======== SOURCE DATA ========

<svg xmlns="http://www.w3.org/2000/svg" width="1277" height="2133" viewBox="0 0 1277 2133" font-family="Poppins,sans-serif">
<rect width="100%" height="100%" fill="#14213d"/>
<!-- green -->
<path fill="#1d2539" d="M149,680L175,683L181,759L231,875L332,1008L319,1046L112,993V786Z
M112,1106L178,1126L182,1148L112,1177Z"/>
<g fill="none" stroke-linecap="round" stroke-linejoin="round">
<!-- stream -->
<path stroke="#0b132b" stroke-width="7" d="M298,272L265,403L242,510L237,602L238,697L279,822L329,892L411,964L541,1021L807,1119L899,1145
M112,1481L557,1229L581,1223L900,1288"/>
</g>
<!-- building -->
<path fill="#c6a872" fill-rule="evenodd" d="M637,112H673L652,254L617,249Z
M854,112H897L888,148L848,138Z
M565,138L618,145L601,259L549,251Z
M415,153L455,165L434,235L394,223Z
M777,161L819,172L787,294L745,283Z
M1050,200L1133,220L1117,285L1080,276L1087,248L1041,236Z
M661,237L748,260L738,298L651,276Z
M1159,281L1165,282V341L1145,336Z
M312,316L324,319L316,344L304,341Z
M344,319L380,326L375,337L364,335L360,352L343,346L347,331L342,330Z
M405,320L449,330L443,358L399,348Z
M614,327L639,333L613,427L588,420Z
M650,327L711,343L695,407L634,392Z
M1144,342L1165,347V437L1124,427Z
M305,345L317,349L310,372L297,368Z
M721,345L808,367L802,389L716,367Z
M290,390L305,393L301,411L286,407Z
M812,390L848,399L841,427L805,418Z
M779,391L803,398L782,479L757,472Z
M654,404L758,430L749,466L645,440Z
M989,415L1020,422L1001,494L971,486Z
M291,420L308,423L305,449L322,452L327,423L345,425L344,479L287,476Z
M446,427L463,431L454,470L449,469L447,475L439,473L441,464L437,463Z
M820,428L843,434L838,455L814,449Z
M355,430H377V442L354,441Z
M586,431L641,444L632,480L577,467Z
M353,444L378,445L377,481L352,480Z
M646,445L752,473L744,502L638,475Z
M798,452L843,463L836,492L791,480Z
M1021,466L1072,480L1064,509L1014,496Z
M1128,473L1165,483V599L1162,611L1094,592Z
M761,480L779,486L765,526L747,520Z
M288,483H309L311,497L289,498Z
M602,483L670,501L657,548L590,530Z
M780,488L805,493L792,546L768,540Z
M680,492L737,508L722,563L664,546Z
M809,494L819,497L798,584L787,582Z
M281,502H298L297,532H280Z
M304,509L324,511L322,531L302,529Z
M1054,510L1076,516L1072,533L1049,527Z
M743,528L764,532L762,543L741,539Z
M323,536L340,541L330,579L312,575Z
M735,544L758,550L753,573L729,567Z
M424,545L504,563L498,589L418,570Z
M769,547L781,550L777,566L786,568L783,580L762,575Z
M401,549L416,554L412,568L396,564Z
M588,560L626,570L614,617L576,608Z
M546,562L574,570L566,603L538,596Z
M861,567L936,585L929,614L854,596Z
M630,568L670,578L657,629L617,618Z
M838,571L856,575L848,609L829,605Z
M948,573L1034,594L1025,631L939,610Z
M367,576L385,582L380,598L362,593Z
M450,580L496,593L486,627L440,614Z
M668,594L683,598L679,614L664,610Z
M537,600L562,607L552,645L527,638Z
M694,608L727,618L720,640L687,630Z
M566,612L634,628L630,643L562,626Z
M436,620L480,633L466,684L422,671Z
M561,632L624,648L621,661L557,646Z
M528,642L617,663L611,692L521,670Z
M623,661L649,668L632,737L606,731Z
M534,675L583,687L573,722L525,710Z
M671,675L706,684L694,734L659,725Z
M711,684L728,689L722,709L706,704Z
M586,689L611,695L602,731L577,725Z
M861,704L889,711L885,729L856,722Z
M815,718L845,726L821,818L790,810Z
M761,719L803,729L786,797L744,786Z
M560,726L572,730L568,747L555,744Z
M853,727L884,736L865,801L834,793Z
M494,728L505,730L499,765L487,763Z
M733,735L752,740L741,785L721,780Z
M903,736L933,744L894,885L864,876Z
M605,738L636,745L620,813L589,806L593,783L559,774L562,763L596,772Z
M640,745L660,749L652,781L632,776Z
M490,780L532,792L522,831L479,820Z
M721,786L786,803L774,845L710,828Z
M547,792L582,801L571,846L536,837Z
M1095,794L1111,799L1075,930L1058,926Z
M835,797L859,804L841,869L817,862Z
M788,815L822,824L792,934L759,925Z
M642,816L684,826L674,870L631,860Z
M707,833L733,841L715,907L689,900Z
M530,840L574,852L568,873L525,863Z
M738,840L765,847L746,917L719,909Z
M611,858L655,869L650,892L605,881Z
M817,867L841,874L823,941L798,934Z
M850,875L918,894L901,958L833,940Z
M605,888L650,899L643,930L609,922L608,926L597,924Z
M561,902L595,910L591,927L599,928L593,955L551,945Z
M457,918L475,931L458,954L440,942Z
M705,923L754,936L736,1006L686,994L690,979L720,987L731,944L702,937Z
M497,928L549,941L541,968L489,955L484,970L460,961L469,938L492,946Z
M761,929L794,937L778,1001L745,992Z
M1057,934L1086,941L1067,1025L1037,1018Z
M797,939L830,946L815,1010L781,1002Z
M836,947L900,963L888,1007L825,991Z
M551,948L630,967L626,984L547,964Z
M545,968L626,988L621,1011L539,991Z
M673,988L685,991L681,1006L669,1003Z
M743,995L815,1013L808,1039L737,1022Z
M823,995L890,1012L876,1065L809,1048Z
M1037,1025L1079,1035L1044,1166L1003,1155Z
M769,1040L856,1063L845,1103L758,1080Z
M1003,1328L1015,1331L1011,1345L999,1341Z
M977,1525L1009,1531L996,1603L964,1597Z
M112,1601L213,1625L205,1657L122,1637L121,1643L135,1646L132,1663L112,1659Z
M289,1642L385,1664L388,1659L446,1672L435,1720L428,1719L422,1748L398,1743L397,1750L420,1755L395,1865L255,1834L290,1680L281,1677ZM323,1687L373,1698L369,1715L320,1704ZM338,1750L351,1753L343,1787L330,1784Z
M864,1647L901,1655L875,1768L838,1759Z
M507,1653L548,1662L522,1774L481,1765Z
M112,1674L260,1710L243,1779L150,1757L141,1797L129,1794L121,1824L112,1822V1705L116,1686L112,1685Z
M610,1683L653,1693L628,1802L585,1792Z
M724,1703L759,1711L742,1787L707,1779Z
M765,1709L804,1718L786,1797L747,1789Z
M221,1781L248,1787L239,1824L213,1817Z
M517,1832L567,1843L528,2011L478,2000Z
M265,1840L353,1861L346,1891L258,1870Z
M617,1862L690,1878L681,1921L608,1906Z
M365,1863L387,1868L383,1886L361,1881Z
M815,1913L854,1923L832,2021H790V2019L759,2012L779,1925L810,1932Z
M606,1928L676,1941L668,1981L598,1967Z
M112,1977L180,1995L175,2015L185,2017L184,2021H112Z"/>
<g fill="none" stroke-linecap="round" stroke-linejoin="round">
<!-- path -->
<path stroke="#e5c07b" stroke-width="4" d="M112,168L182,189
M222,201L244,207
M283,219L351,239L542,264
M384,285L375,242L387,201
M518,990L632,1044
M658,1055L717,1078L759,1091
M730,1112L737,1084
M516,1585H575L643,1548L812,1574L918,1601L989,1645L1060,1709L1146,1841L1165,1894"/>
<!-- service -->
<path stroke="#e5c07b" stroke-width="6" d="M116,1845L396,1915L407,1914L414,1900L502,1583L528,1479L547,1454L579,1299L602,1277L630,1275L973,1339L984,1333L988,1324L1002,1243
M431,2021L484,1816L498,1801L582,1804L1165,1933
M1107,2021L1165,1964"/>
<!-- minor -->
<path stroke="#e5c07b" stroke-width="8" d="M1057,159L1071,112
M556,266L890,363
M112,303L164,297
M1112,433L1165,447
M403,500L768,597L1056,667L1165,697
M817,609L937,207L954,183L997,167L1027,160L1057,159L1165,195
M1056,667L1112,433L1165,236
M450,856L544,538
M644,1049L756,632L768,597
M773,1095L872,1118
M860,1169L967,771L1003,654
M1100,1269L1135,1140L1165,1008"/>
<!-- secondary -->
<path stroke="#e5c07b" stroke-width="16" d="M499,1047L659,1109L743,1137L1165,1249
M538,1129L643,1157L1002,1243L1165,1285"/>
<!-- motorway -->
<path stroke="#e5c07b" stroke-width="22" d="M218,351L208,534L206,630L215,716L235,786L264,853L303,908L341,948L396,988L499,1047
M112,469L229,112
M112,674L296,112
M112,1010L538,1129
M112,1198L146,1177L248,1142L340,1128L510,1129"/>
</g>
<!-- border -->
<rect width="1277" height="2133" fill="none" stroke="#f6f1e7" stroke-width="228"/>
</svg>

========

**EXERCISE GOAL**: Take the listing above and repeat exactly the lines from the one containing "M1050,200L1133,220L1117,285L1080,276L1087,248L1041,236Z" through the one containing "M290,390L305,393L301,411L286,407Z", both included.

**OUTPUT FOR THIS EXERCISE**:
M1050,200L1133,220L1117,285L1080,276L1087,248L1041,236Z
M661,237L748,260L738,298L651,276Z
M1159,281L1165,282V341L1145,336Z
M312,316L324,319L316,344L304,341Z
M344,319L380,326L375,337L364,335L360,352L343,346L347,331L342,330Z
M405,320L449,330L443,358L399,348Z
M614,327L639,333L613,427L588,420Z
M650,327L711,343L695,407L634,392Z
M1144,342L1165,347V437L1124,427Z
M305,345L317,349L310,372L297,368Z
M721,345L808,367L802,389L716,367Z
M290,390L305,393L301,411L286,407Z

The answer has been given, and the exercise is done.